We'd suggest using the standard turbocharger or maybe just slight upgrade - the scope for a much larger turbo is severely limited by the restrictor. Pay particular attention to your boost control system - you want something that will allow boost to build as quickly as possible to provide maximum drive out of corners. One STi rally car we've seen produces 20 psi (with the restrictor) at very low rpm, but less pressure as revs rise. It'd be a good idea to contact experienced WRX rally teams and ask their opinion. Try Brett Middleton from Australia's MRT - go to the email button at www.mrtrally.com.au
I just signed up yesterday and I remember reading a story by Julian Edgar (in FF & R) about how he fitted a blow-off valve to his Subaru Liberty (Legacy) RS. I have a Celica GT4 Group A that I want to start modifying to be more drivable. Would you have a copy of that article or a later version that I could read, please? I have read several AutoSpeed articles on BOVs but none of them seem to work the way the RS one did (with pressure switches and a solenoid operated valve). It occurred to me that I should make an intelligent bypass that opened the valve, a) when the pressure difference across the turbo indicated a closed throttle, b) when the throttle was closed - allowing the turbo to spin up at idle, and c) when the clutch was depressed (early notice of closing throttle). Any ideas? Anything else I should be aware of?
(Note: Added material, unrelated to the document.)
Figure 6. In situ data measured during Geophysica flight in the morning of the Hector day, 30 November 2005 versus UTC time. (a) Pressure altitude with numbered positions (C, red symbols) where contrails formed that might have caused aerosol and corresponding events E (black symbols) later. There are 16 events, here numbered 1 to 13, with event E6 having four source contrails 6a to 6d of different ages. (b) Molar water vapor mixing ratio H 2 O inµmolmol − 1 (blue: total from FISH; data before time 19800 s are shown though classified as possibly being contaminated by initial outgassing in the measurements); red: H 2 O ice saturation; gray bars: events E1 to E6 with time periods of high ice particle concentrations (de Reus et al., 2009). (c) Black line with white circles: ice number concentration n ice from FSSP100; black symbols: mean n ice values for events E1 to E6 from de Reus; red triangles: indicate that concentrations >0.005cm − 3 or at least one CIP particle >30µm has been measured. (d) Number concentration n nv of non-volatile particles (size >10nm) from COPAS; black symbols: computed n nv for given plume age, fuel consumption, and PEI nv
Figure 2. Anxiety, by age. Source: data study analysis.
BTW - I wanted to do one of your catch cans but cannot find any space under the bonnet. The only spare space is occupied by my car alarm system. Drat! Thanks.
If you're after a copy of the RS BOV article you we'd suggest contacting Fast Fours for the relevant back issue. The reason AutoSpeed hasn't built a pressure switch activated BOV is we don't believe it's worth the hassle. The advantages of a blow-off valve - any blow-off valve - are very much overstated in our opinion. One experienced tuner we know of has seen cars that perform better with their BOV removed. If your car presently has no BOV whatsoever, a cheaper and easier alternative is to buy - or borrow - a second-hand factory BOV (such as off a WRX/Liberty RS or Saab) and see if it makes any difference at all to the GT4. If you're after significantly improved drivability, though, we'd suggest a high-flow intake and exhaust and perhaps revising fuel and ignition.
Gushing Over Pug
I've just purchased a Peugeot 307 XSi. Being a novice of Peugeot cars, and my previous cars being the heavy Mazda Enfini MS-8 and tin-canny Mitsubishi RVR, I was flabbergasted. I love the car and in the winding roads around Japan I'm having a ball.
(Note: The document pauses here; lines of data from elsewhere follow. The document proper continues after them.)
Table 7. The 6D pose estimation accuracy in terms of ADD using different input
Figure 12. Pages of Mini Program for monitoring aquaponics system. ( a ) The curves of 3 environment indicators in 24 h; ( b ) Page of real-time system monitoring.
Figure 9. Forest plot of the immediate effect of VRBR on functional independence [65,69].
I do have two questions (I'm taking the car in for its one month check up very soon). Firstly, there is a slight rubbing noise as the steering wheel is turned in either direction. It is slight, but it's there. Do you know what this is? Secondly, being my first leather seats, what care products do you recommend for these dark grey beauties? Sorry I'm gushing but this is a beautiful car to me. Many thanks from a Yank in Japan.
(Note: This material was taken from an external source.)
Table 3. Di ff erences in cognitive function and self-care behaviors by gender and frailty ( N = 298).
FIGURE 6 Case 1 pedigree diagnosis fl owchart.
We're not sure what the rubbing noise is - tell the dealer about it when you take the car in for a service. And, yep, it's a good idea to 'feed' the leather on a regula basis - again, Peugeot should be able to help you out with a product. You know it'll work well if it's a product the car manufacturer has developed - if it doesn't, there's no disputing where you should aim the blame!